Cross regional latency impact on Transactions with CockroachDB
Cockroachdb ensures data consistency across regions by distributing copies of data across regions and writes are propagated to a quorum of the copies before a commit is acknowledged to a client. In action this is referred to as consensus which is based on the Raft consensus protocol. Among the copies, one copy coordinates the Raft operations for read and writes and depending on the location of the consensus leader to the client, the time to achieve quorum before the acknowledgment to the client will incur additional latency. In this writeup, we will explore some possible read and write paths from a client to understand transaction latency. Details of quorum reads and writes can be found here.
Below is a representation of node to node round trip latency across 3 regions in east1, east4 and central1 in GCE.
Below is the latency of read and write single key transactions across regions depending on the client initiating to a local node in their region where the key range leader/leaseholder range is either in or out of the same region.

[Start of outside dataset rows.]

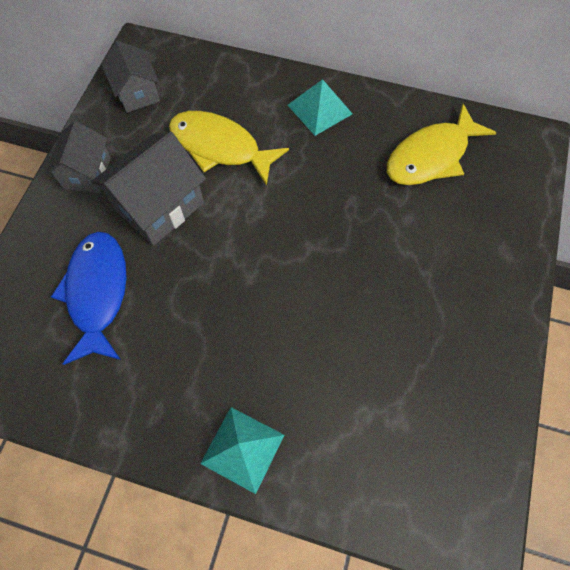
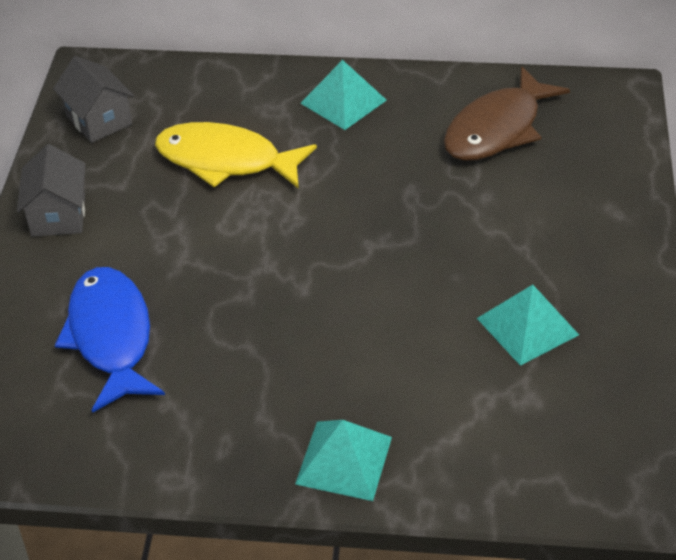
camera: 10 degrees left, 20 degrees down
(159, 206) = (164, 234): grey house -> none
(413, 350) = (527, 326): none -> turquoise pyramid
(431, 156) = (497, 129): yellow fish -> brown fish

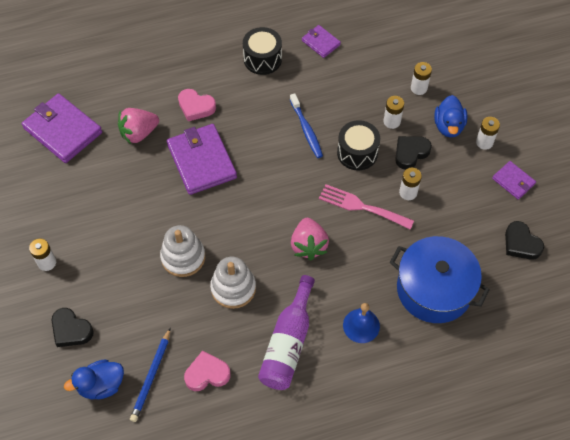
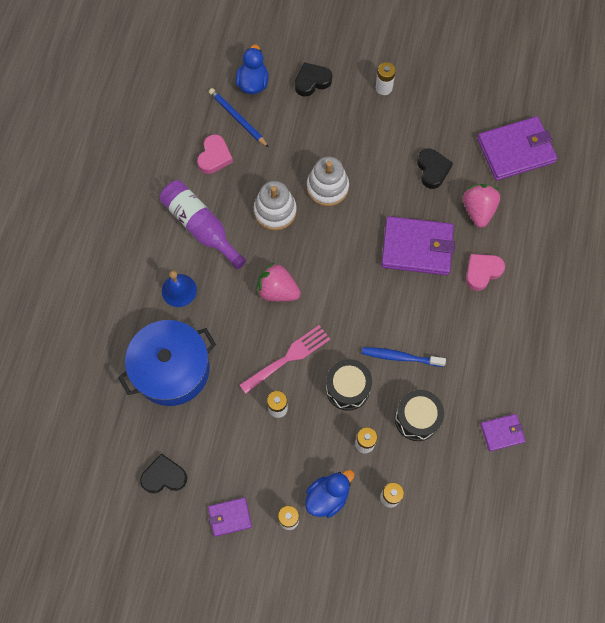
camera: 120 degrees right, 10 degrees up
(262, 59) = (510, 363): black drum -> black drum (417, 418)
(410, 153) = (318, 438): black heart -> black heart (432, 170)
(448, 126) = (327, 496): blue duck -> blue duck turned 105 degrees clockwise

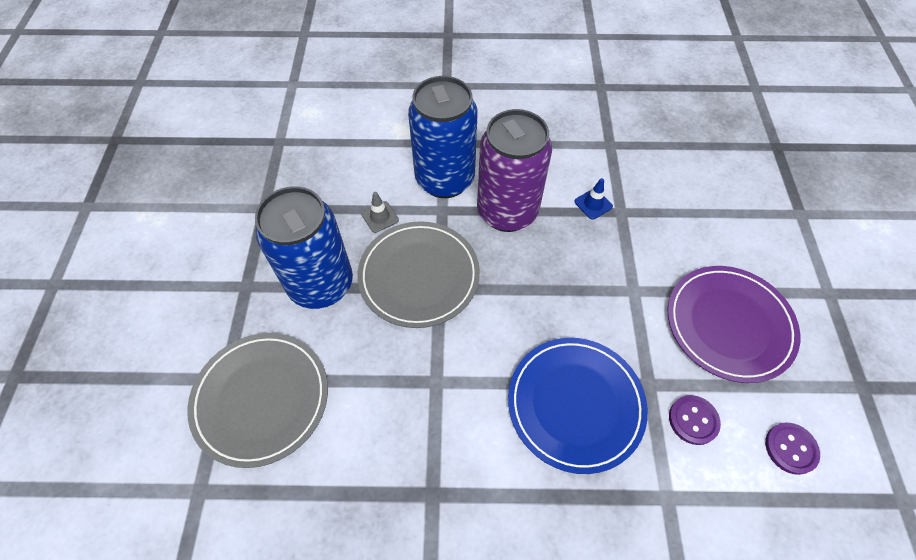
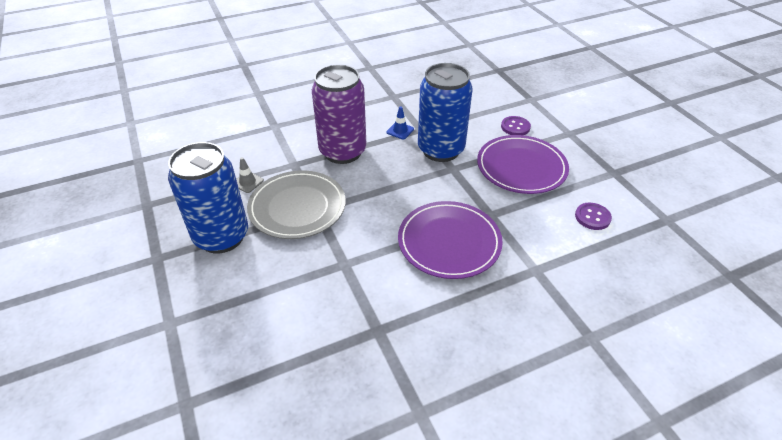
camera: 25 degrees left, 15 degrees down
(261, 399) = (209, 324): grey plate -> none
(445, 179) = (286, 146): blue can -> blue can (441, 150)
(575, 404) = (449, 242): blue plate -> purple plate
(693, 420) = (528, 224): purple button -> purple button (515, 127)

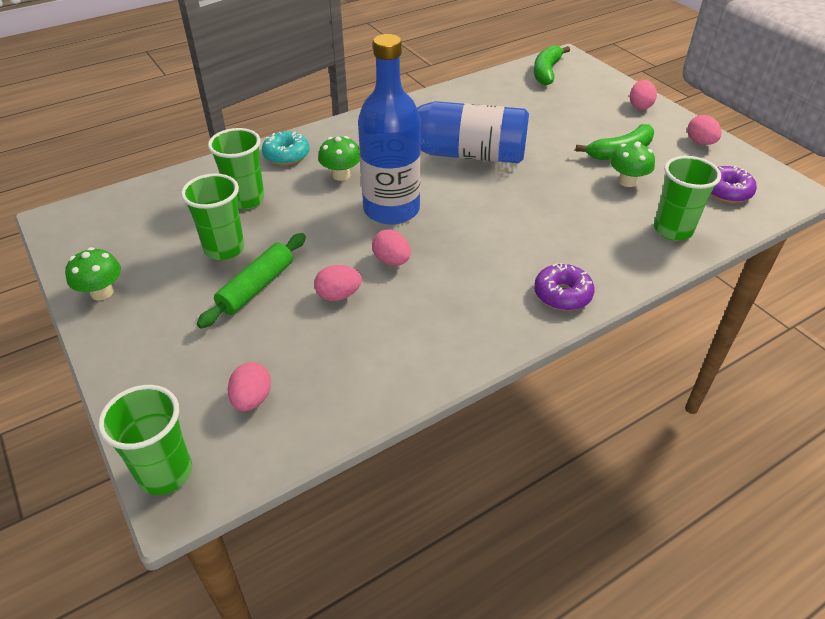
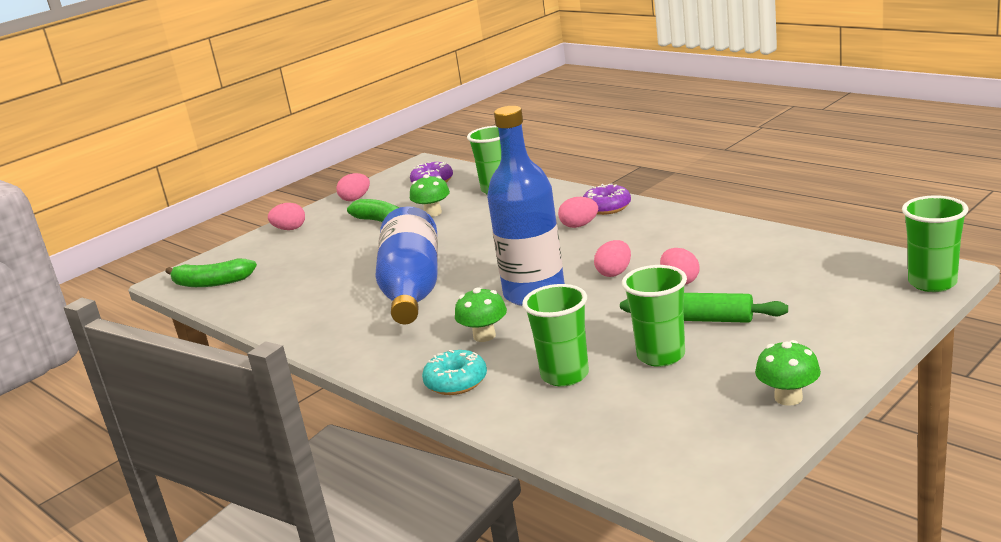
camera: 100 degrees left, 20 degrees down
(252, 399) = (830, 277): pink egg -> pink egg (579, 225)

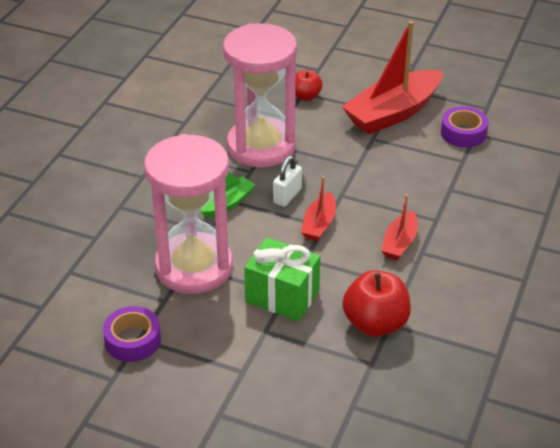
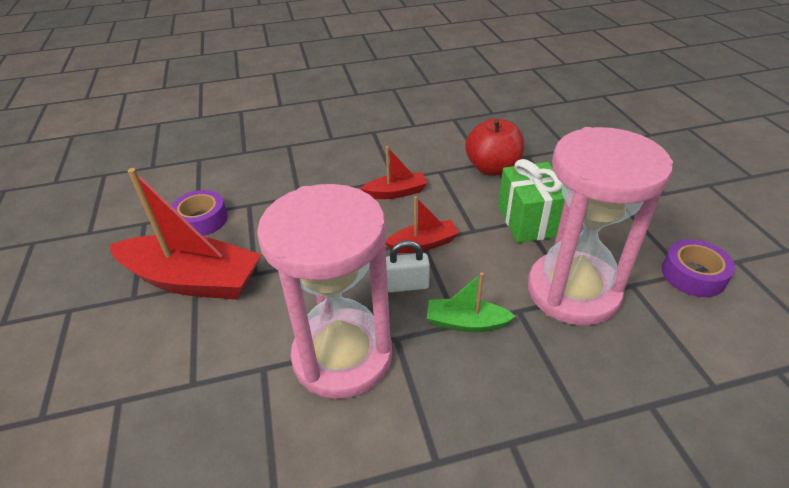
camera: 125 degrees left, 0 degrees up
(306, 96) = (200, 375): red apple -> none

The transaction duration from a client in east1 to read a leader in central1 is 33 ms where the single read is 1ms of the total time and the remainder is the round trip network time. Reads are serviced by the lease holder without a consensus across replicas and node/region traversal is easy to understand. The transaction duration from a client in East4 to write data to a leader in east1 is 53 ms which includes the network round trip of the east4 to east1 leader and the write and network time from the leader in east1 to reach quorum writes across the replicas. The price to maintain consistency across regions is the network latency across regions to maintain consensus across replicas. The benefit of the latency delivers a recovery point objective of zero or a guaranteed consistent read after write even in the event of failure. Cockroach has add features like pipelining and parallel commits to reduce this network latency for transactions which access data over many ranges in parallel when possible.